As far as price deals, your local sporting goods store has often sales. I lately have seen only 170gr .30-30 remmington around. I try to buy 150gr remmington cor-lokt. It seems myself and people I know, the 150gr bullet tend to group better overall than the 170gr ones.
Reloading is not for everyone. If you do not shoot often, you can buy a lot of ammunition for the cost of intial supplies. If you shoot a ton, get some reloading supplies. 1000 rounds of .30-30 can be loaded for about 400-450 dollars. 1000 rounds new is about 750. It will take about 1000 rounds to break even, besides buying initial rounds or unfired brass to start with. I like RCBS's starter kit I have. I have purchased plently of boxes that were on sale for about $12 a box. A local mom n pop gun shop can get some ammo and put it aside for you IF you pay upfront.
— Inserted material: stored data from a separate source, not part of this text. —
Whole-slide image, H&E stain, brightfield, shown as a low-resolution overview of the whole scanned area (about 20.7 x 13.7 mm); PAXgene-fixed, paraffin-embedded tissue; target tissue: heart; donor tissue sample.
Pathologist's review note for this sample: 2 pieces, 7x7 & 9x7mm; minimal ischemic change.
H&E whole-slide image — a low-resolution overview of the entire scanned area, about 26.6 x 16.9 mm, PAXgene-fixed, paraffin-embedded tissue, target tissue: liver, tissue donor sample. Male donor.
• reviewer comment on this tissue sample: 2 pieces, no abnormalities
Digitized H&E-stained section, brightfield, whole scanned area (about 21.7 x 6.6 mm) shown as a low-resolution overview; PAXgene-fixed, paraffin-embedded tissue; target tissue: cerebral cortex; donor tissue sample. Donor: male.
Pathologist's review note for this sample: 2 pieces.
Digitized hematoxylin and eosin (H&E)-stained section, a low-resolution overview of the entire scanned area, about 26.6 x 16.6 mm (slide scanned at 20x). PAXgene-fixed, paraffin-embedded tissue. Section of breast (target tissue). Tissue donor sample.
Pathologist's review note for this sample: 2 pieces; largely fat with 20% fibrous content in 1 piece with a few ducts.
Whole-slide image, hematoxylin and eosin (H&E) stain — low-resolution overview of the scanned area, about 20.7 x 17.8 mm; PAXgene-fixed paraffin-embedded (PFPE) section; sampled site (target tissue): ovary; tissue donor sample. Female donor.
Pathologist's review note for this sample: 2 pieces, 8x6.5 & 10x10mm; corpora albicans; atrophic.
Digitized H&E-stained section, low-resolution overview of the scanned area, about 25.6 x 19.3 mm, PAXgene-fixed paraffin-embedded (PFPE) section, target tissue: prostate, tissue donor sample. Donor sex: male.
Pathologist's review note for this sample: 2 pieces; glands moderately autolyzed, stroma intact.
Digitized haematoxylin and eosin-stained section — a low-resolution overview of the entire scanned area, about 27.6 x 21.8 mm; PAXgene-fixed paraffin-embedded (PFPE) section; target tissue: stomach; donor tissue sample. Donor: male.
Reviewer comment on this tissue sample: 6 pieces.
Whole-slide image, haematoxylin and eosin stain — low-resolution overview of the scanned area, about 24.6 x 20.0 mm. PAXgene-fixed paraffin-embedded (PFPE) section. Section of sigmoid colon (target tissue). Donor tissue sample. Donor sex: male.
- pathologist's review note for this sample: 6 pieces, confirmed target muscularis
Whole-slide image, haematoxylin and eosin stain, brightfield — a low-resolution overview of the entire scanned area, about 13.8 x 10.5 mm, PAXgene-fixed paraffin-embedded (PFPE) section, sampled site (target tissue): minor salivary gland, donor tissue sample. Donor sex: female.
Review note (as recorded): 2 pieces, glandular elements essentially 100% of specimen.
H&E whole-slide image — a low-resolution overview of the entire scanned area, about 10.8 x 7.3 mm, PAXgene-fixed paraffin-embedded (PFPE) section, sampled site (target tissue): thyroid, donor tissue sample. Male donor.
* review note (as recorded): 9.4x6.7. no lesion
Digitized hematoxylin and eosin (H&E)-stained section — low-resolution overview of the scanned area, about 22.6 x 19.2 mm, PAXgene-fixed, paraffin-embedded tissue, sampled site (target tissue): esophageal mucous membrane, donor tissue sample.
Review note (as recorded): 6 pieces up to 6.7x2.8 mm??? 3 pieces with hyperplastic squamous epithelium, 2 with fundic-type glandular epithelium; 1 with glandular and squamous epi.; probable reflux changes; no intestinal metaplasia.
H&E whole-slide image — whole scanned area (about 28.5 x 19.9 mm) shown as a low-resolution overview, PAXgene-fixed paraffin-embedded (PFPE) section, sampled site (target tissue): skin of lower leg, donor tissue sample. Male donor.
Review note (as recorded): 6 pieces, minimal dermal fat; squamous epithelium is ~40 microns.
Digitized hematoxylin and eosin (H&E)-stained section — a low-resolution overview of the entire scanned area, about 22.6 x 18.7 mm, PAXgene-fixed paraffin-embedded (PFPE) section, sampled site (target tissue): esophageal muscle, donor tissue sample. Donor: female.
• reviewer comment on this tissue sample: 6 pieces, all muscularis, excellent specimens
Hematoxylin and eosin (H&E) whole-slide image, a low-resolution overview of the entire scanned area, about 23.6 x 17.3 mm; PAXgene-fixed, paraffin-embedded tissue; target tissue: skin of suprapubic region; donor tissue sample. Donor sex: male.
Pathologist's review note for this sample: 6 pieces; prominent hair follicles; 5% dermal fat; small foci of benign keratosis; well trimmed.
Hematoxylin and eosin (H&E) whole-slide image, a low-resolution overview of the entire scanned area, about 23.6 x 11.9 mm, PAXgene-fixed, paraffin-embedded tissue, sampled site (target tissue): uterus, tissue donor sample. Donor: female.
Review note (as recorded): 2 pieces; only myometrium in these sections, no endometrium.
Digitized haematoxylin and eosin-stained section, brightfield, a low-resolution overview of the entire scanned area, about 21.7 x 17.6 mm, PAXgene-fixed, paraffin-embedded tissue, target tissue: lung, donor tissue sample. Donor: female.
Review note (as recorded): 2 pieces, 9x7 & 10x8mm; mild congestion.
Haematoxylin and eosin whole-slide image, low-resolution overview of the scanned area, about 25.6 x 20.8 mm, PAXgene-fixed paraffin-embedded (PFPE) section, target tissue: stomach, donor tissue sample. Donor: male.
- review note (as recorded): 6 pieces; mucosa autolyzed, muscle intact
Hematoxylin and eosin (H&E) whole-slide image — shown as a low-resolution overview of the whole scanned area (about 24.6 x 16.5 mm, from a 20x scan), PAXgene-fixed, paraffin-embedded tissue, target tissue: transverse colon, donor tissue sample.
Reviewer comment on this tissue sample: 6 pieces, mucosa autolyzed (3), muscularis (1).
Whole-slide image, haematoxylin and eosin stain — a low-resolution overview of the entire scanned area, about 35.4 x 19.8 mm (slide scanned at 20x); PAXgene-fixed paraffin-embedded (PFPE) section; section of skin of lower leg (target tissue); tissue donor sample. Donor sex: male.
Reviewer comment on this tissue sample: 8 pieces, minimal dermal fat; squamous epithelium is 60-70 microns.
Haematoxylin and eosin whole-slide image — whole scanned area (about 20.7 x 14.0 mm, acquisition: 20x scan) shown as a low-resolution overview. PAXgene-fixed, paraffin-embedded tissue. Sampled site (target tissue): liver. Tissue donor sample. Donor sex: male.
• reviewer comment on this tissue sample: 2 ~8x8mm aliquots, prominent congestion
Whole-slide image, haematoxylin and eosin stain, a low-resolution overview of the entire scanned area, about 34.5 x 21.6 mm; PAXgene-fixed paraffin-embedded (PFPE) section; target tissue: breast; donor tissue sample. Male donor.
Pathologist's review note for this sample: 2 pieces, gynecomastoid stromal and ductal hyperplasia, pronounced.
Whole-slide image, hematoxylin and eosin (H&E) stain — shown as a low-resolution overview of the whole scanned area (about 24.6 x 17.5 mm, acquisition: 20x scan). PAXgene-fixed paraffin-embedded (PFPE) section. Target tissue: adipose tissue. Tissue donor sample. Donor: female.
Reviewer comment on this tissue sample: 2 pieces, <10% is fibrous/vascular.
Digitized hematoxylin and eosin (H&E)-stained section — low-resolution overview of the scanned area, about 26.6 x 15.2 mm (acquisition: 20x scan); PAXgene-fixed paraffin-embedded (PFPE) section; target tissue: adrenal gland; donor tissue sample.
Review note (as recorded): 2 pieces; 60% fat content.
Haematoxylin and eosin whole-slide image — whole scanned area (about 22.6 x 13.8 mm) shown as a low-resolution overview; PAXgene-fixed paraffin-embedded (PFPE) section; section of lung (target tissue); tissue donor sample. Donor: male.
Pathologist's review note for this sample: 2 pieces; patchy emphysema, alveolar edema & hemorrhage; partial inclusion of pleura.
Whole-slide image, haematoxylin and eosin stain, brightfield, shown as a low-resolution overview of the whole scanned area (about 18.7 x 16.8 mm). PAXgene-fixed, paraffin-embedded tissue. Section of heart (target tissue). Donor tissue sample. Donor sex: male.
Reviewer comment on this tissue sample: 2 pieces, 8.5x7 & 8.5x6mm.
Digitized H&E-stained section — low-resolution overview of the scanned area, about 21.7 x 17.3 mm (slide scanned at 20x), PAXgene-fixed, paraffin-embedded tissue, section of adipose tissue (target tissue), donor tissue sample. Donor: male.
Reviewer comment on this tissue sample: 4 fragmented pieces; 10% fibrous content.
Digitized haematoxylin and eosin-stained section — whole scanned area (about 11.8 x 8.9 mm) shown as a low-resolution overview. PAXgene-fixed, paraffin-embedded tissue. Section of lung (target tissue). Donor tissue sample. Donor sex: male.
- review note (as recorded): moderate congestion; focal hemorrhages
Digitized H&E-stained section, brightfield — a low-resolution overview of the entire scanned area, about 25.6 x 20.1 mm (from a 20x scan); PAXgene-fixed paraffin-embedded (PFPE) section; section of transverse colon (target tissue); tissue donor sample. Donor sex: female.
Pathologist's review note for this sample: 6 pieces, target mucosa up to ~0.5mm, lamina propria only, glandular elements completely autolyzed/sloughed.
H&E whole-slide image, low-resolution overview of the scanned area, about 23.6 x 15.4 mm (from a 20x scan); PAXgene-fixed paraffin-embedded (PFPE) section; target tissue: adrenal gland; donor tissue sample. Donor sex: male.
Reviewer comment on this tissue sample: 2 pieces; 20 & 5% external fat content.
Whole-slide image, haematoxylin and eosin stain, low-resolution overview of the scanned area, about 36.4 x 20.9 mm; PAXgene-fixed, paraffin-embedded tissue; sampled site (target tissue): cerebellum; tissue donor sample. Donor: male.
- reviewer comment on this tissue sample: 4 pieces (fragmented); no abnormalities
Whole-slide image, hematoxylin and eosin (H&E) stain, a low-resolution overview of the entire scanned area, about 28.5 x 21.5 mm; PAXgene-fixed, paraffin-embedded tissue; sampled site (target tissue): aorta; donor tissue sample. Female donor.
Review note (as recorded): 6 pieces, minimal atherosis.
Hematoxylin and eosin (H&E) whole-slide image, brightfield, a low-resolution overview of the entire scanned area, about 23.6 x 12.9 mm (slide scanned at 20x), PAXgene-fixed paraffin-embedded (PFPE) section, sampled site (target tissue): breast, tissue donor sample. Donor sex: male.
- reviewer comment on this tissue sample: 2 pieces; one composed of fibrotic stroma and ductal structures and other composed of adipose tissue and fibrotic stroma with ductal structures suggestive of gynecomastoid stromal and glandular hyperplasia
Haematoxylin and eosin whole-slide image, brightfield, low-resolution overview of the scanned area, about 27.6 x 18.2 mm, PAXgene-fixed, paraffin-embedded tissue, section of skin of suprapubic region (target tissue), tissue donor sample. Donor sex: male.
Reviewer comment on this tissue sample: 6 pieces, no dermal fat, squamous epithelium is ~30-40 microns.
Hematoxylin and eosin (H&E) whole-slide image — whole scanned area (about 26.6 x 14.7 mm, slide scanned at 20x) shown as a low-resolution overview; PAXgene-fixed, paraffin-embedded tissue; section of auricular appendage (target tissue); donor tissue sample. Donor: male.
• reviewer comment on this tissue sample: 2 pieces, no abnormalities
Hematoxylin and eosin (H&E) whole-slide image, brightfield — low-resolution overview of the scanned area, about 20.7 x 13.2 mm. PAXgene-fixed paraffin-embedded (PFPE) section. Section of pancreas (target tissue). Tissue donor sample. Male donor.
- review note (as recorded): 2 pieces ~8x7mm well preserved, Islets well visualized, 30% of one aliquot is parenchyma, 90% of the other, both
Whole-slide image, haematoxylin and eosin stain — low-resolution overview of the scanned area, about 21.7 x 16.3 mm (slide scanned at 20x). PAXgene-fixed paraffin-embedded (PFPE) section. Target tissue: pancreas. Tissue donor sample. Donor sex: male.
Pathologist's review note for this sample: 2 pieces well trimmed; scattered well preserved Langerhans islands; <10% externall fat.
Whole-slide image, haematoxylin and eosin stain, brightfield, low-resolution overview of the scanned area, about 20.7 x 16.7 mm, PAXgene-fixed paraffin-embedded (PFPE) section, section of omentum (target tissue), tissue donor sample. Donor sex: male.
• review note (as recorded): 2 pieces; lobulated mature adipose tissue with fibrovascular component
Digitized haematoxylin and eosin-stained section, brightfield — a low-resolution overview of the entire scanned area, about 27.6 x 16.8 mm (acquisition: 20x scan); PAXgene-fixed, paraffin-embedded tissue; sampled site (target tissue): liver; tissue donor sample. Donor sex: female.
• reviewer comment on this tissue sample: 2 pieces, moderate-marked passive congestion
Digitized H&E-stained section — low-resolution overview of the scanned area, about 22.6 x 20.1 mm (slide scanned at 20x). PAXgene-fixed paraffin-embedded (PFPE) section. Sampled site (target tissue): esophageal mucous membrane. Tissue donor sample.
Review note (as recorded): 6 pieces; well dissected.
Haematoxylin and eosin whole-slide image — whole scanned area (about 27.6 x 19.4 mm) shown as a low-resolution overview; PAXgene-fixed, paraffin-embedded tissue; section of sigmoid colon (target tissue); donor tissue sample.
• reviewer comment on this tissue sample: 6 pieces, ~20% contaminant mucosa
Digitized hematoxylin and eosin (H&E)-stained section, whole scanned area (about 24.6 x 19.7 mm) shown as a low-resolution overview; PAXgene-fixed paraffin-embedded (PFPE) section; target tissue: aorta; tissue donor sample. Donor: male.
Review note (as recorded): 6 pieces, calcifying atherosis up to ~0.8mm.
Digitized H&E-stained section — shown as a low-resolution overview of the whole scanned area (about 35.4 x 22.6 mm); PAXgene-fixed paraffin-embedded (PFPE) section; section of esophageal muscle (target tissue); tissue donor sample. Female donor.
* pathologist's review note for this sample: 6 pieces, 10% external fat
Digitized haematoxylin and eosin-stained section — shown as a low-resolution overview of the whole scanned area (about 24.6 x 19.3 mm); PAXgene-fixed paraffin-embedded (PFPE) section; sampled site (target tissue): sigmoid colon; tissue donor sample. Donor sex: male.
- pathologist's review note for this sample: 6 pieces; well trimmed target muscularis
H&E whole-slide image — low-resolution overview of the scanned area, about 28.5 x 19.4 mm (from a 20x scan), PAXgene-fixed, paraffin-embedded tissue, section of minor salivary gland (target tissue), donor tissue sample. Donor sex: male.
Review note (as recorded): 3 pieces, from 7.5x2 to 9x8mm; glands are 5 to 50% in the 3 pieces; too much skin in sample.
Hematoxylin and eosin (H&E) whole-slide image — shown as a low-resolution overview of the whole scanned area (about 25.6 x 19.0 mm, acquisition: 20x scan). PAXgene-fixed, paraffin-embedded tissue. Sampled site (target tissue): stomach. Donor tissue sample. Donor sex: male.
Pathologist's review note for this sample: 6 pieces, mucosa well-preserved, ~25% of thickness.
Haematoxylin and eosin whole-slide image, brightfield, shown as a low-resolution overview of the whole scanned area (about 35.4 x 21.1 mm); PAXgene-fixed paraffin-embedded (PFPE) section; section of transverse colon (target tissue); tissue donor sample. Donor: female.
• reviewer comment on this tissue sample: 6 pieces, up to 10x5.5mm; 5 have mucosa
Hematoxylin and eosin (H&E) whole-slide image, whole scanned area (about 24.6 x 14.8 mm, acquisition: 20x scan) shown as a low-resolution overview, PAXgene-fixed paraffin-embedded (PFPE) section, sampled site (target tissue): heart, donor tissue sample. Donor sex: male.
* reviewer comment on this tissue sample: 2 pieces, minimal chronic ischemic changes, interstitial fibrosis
Find a reasonably priced place with friendly people and try to purchase from them mostly.
Also, you could just buy from a major catalog and wait until they come in from back order. Cabela's has a good reputation and is very honest with it's backorder times.
Your 20 yr old ammo is fine. If the ammo is not in the best shape, you accuracy will suffer a bit, if any. Ammo can last a long time. temperature fluctuations, excessive mechanical vibrations (like leaving them in a trunk of a car), and humidity can effect the performance on the powder (moisture and grain size). Whether you want to reload or not, save some if not all your brass.
With the policitcal mood towards guns and their severely poor financial shape and spending habits, purchase a good 22lr rifle and buy several cases of bricks. My opinion is their going to tax the snot out of ammo and their going to over regulate and require product liability insurance for gun shop owners. Your 20 buck box of 22lr may be 50 in the future. Those liberals think you only need 5 rounds for a hunting season, besides they don't want you hunting in their little picnic basket happy valley anyway.